18.05.2020

Risk factors for SARS-CoV-2 among patients in the Oxford Royal College of General Practitioners Research and Surveillance Centre primary care network: a cross-sectional study

Prognosis InfectiologyTransversal
Lusignan S et al
Lancet Infect Dis

Main result

  • 3,802 SARS-CoV-2 test results (of which 587 positive, 15.4%).
  • In multivariate analysis, these factors were independently associated with a positive test:
  •     male sex (296/1,612 males, 18.4% vs 291/ 2190 females, 13.3%): OR = 1.55; 95% CI 1.27-1.89
  •     adults compared to children, those aged 40-64 years were most at risk (243/ 1316 adults aged 40-64 years, 18.5% vs. 23/499 children, 4.6% 9 children): OR = 5.36; IC 95% 3.28-8.76
  •     people of Black ethnic origin compared to people of White ethnic origin (36/58 for people of Black ethnic origin, 62.1% vs 388/2,497, 15.5%): OR= 4.75; 95% CI 2.65-8.51
  •     people living in urban areas compared to rural areas (476/1816, 26.2% in urban areas vs. 111/1,986, 5.6% in rural areas) : OR = 4.59; IC 95% 3.57-5.90
  •     people living in the most disadvantaged areas (197/668, 29.5% in the most disadvantaged vs. 143/1,855, 7.7% in the least disadvantaged) : OR = 2.03; IC 95% 1.51-2.71
  •     individuals with chronic kidney disease (68/207, 32.9% with chronic kidney disease vs. 519/2,595 without, 14.4%): OR = 1.91; 95% CI 1.31-2.78
  •     obese people (142 [20 - 9%] out of 680 obese people versus 171 [13 - 2%] out of 1296 normal weight people; adjusted OR 1 - 41, 95% CI 1 - 04-1 - 91)

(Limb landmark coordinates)
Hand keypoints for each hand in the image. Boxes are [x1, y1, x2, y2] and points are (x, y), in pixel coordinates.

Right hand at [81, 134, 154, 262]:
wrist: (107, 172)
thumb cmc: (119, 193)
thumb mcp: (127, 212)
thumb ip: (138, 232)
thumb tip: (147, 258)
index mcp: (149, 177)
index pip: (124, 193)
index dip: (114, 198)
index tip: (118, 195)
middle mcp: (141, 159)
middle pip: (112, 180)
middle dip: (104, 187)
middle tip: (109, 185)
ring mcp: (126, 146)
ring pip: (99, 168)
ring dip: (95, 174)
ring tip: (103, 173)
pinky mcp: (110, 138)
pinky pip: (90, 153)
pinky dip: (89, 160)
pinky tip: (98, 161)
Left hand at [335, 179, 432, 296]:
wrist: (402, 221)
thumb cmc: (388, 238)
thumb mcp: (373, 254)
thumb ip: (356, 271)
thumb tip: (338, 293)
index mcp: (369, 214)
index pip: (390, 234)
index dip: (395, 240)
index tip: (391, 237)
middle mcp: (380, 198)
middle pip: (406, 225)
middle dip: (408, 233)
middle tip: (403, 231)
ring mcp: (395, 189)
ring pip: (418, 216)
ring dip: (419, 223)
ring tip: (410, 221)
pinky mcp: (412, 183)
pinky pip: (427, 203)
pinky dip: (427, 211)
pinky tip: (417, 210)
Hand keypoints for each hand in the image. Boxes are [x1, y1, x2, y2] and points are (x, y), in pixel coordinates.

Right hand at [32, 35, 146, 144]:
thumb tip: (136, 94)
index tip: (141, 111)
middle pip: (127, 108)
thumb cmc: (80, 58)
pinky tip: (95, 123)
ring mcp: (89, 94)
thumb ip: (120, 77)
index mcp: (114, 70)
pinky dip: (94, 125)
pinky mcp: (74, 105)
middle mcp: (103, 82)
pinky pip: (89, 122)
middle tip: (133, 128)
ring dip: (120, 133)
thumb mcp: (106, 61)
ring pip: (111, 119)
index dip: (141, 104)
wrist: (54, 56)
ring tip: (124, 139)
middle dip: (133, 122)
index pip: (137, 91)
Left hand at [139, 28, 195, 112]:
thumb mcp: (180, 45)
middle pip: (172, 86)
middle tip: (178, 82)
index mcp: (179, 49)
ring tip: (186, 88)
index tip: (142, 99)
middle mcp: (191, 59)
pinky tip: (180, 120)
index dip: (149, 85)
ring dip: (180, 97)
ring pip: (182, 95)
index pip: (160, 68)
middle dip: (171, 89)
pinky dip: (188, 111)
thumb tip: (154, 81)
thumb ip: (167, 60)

TASKS FOR THIS EXERCISE:
1. For each statement below, say whether it agrees with the summary of SARS-CoV-2 risk factors, answering yes or no and quoting the words of the summary that decide it: (a) Of the 3,802 test results, 587 were positive. (b) Females had a higher rate of positive tests than males. (c) People in rural areas tested positive more often than people in urban areas.
2. What odds ratio and 95% confidence interval does the summary of SARS-CoV-2 risk factors report for individuals with chronic kidney disease?
The records come from a different source than the text.

TASK-BY-TASK SOLUTIONS:
1.
(a) Yes: "3,802 SARS-CoV-2 test results (of which 587 positive, 15.4%)."
(b) No: "296/1,612 males, 18.4% vs 291/ 2190 females, 13.3%"
(c) No: "476/1816, 26.2% in urban areas vs. 111/1,986, 5.6% in rural areas"

2. OR = 1.91; 95% CI 1.31-2.78.